(Items listed in a dataset)
====

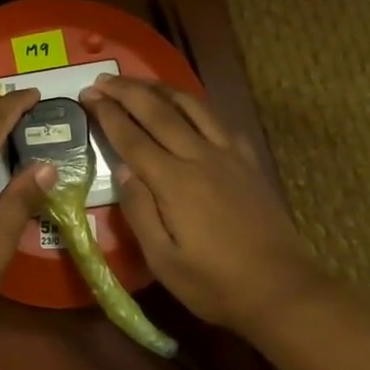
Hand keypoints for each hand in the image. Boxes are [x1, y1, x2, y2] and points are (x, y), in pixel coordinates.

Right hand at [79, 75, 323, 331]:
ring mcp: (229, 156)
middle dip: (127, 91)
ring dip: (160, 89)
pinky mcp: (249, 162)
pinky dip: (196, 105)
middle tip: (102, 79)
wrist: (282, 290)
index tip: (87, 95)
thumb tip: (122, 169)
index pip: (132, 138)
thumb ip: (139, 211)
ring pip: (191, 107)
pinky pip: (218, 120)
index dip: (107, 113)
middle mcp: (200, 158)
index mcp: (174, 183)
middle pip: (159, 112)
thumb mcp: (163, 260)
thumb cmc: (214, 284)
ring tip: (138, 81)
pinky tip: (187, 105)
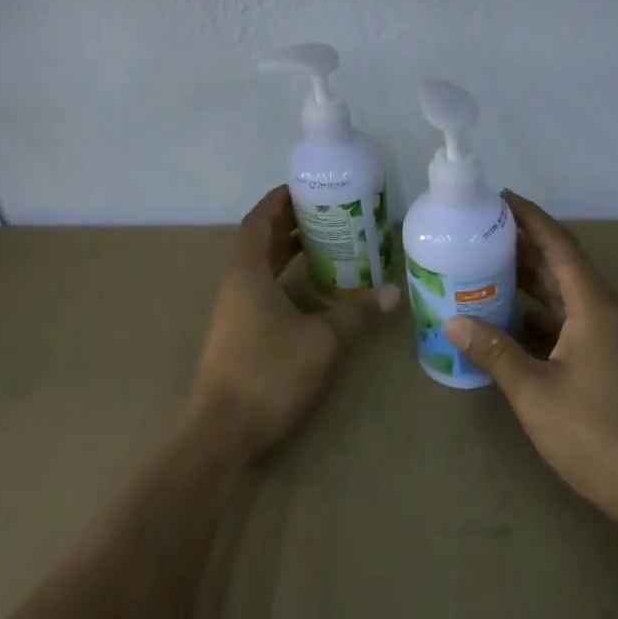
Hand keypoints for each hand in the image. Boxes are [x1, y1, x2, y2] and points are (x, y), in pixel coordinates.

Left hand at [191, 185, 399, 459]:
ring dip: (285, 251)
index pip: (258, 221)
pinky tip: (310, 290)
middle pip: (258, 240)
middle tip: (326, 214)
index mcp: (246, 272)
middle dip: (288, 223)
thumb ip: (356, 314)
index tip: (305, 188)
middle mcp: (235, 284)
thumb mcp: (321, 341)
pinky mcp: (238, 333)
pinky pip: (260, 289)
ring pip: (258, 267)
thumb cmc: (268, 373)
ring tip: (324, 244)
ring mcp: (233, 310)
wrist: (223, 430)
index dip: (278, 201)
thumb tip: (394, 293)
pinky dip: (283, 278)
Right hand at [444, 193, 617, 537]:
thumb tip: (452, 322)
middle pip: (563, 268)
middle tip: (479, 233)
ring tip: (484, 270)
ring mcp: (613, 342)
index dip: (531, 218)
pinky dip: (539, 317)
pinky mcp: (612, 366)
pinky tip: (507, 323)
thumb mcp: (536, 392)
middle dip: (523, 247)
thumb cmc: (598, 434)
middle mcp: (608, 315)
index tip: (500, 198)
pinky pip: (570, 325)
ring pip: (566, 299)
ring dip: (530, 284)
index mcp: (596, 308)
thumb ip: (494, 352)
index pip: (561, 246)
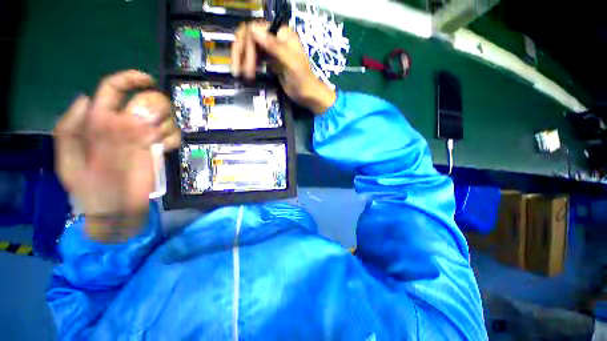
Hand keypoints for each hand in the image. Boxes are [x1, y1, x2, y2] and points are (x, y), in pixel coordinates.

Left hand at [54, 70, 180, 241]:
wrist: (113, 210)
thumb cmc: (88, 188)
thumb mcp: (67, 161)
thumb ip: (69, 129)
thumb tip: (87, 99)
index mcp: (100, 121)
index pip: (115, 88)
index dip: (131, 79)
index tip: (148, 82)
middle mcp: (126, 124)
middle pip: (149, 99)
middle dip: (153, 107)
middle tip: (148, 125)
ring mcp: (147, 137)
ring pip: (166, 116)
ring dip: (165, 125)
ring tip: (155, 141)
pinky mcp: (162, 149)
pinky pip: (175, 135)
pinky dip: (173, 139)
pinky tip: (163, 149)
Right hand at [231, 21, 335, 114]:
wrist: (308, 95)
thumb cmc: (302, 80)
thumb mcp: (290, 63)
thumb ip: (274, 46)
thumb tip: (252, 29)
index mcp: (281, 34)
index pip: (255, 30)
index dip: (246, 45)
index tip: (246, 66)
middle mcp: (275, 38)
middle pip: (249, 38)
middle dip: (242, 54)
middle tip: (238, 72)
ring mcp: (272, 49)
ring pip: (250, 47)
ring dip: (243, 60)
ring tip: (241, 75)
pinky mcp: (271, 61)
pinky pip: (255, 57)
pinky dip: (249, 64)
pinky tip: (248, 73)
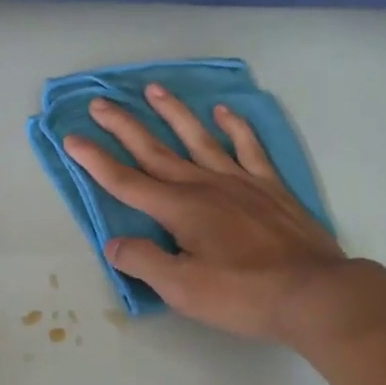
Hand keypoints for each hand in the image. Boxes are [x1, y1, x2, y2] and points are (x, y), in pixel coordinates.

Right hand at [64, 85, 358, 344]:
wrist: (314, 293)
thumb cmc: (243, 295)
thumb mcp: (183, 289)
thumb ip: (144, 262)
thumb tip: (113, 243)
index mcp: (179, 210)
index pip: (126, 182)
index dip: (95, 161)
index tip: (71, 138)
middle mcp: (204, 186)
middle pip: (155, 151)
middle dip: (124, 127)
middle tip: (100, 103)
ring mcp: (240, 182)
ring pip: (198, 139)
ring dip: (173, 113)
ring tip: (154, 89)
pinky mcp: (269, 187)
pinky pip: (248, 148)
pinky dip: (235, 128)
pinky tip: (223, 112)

====

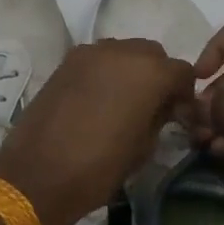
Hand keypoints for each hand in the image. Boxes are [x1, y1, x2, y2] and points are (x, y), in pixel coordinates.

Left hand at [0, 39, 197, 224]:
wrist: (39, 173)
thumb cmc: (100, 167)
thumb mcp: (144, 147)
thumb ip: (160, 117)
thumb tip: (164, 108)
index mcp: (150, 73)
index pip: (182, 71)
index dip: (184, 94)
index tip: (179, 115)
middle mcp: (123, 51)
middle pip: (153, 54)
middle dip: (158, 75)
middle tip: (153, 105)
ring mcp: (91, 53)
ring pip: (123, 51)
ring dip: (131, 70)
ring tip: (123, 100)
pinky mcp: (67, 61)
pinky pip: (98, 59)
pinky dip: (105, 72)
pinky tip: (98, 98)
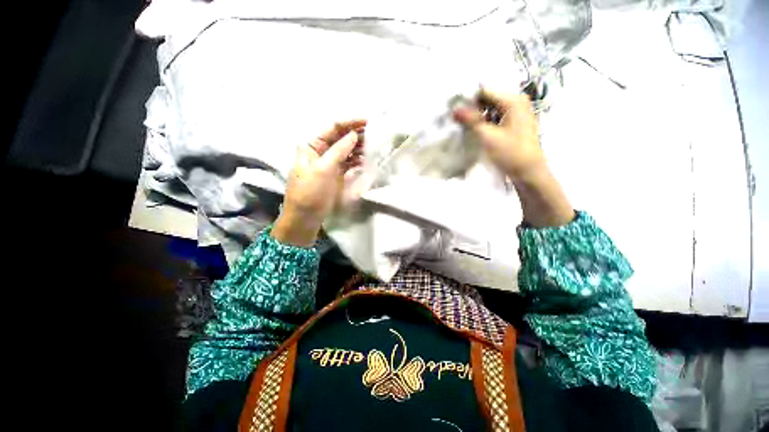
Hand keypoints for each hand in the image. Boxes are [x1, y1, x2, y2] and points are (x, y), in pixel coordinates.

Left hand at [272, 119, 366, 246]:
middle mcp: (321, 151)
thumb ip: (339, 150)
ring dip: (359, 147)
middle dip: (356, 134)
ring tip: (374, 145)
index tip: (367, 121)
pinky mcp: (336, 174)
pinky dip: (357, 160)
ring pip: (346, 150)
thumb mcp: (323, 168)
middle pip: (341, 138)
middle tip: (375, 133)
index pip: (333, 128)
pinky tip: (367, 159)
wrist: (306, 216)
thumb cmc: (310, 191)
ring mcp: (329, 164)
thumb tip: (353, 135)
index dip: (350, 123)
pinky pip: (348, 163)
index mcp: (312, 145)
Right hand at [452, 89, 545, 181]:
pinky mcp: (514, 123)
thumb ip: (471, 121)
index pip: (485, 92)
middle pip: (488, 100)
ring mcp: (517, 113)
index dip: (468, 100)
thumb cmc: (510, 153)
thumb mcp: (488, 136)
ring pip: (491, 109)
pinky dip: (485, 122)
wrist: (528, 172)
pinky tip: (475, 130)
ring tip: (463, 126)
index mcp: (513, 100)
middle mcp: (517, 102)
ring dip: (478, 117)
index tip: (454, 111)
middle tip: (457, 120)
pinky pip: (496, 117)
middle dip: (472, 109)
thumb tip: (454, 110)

====

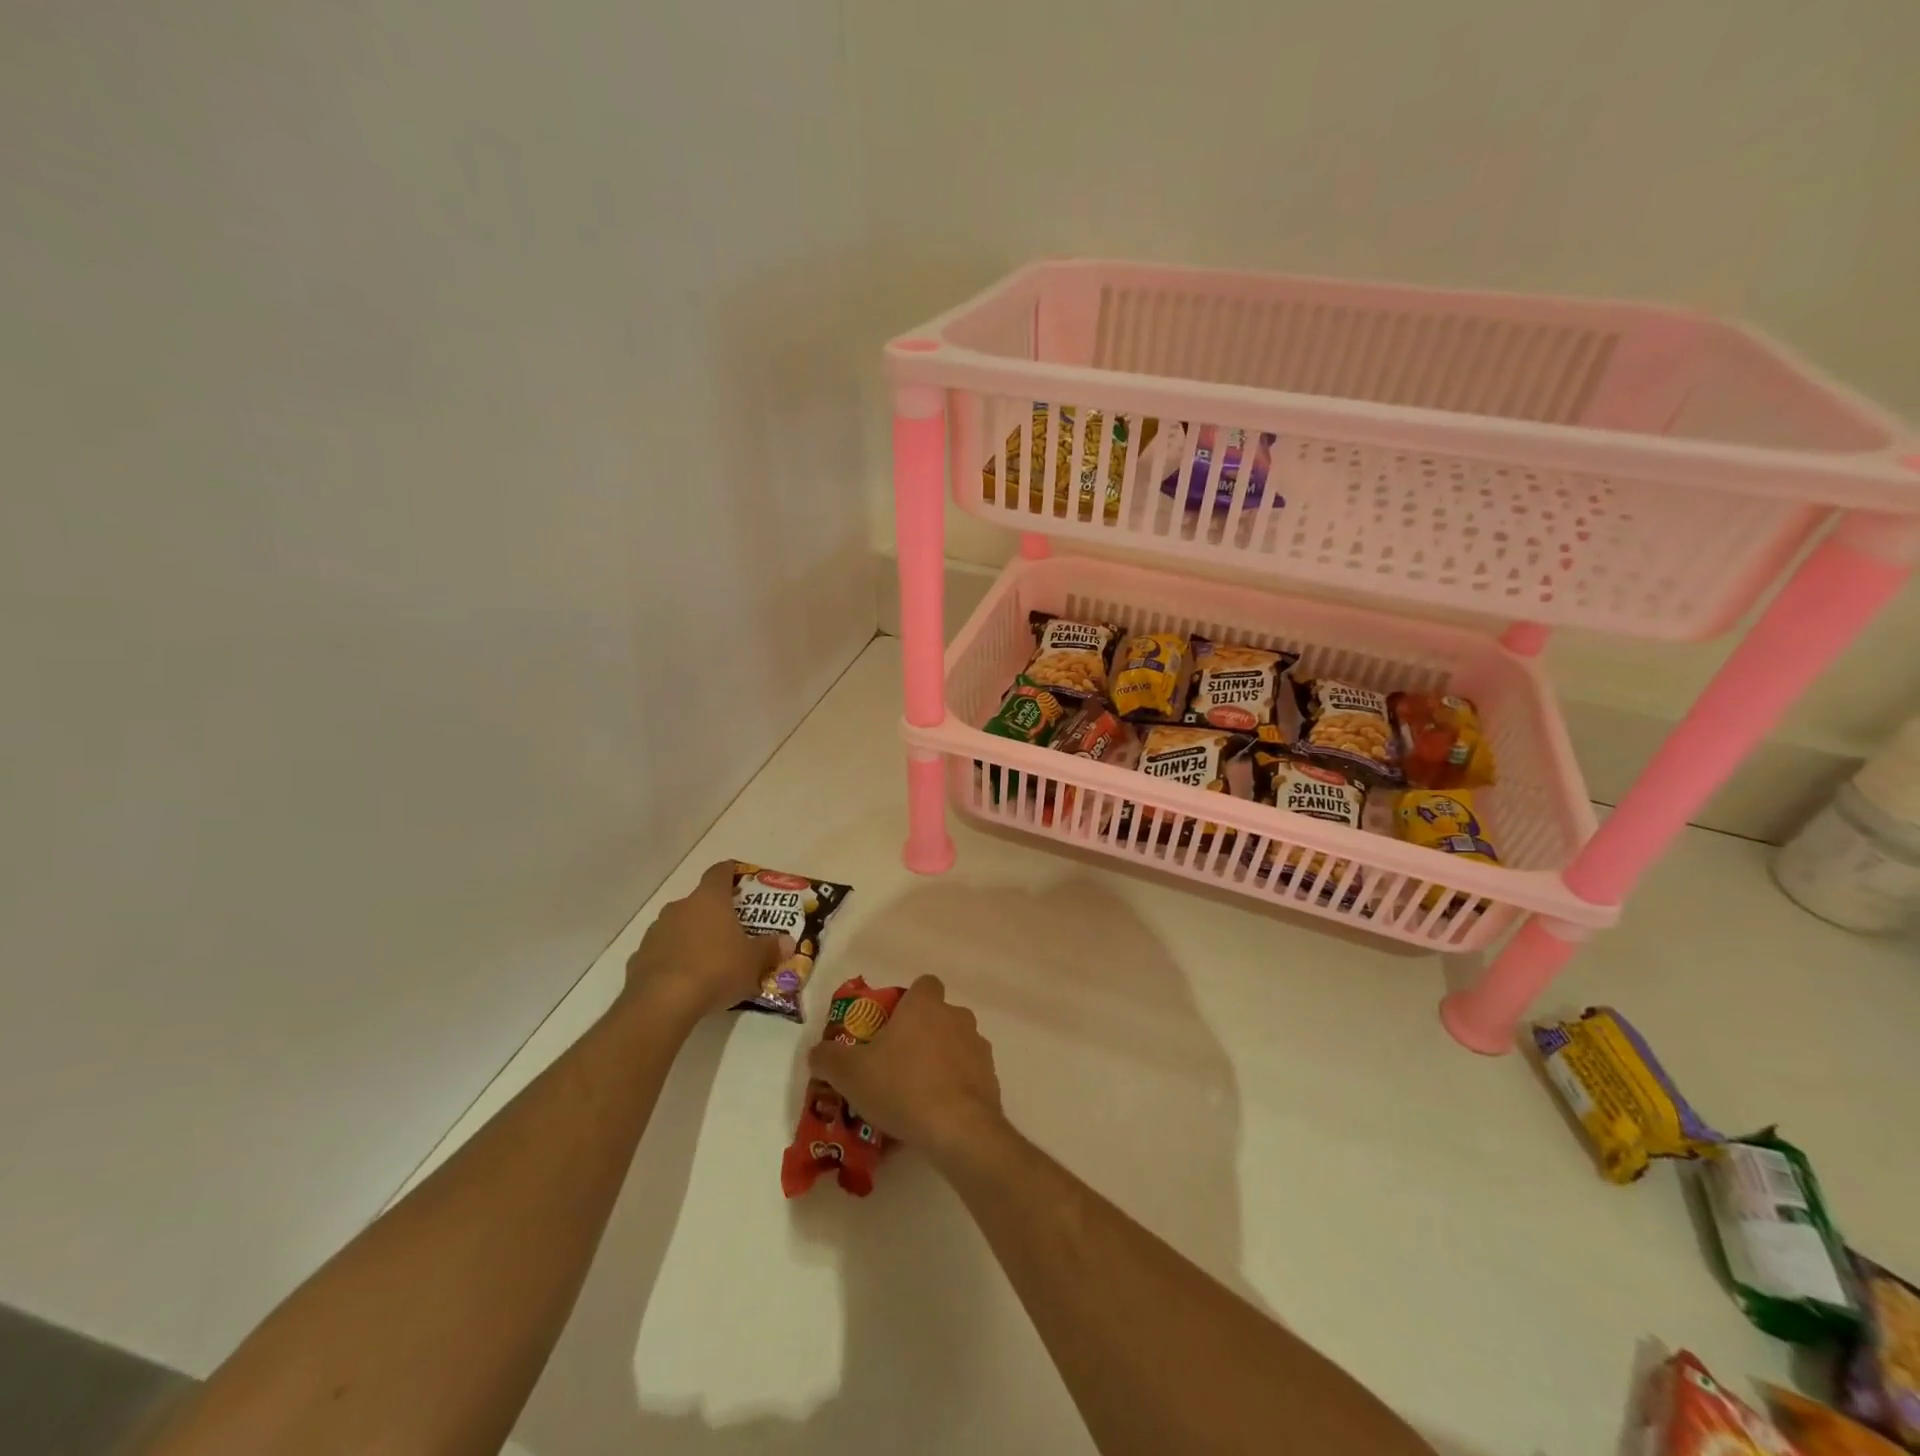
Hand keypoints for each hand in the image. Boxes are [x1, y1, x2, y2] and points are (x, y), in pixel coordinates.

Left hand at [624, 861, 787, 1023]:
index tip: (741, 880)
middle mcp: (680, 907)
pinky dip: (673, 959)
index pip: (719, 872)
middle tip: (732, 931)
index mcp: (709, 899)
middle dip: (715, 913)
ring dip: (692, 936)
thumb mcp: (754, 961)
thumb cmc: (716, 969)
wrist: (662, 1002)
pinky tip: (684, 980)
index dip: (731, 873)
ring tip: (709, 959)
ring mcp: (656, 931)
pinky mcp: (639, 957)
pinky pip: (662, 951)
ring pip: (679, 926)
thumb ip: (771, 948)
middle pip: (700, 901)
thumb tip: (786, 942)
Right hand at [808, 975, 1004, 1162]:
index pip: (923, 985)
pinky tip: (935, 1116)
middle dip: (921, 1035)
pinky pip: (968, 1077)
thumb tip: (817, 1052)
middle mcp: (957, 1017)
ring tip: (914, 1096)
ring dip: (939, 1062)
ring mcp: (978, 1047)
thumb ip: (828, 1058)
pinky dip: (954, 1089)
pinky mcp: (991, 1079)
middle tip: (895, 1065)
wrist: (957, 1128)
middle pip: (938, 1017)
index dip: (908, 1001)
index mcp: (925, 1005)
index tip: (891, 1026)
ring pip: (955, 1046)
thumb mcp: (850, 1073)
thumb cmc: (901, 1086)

====

# [EXERCISE PROMPT]
Go line by line through the data and copy any that contain "wrist".

# [WRITTEN RESPONSE]
wrist: (282, 290)
wrist: (223, 430)
wrist: (113, 210)
wrist: (308, 95)
wrist: (314, 293)
wrist: (39, 173)
wrist: (306, 216)
wrist: (528, 172)
wrist: (662, 1002)
wrist: (957, 1128)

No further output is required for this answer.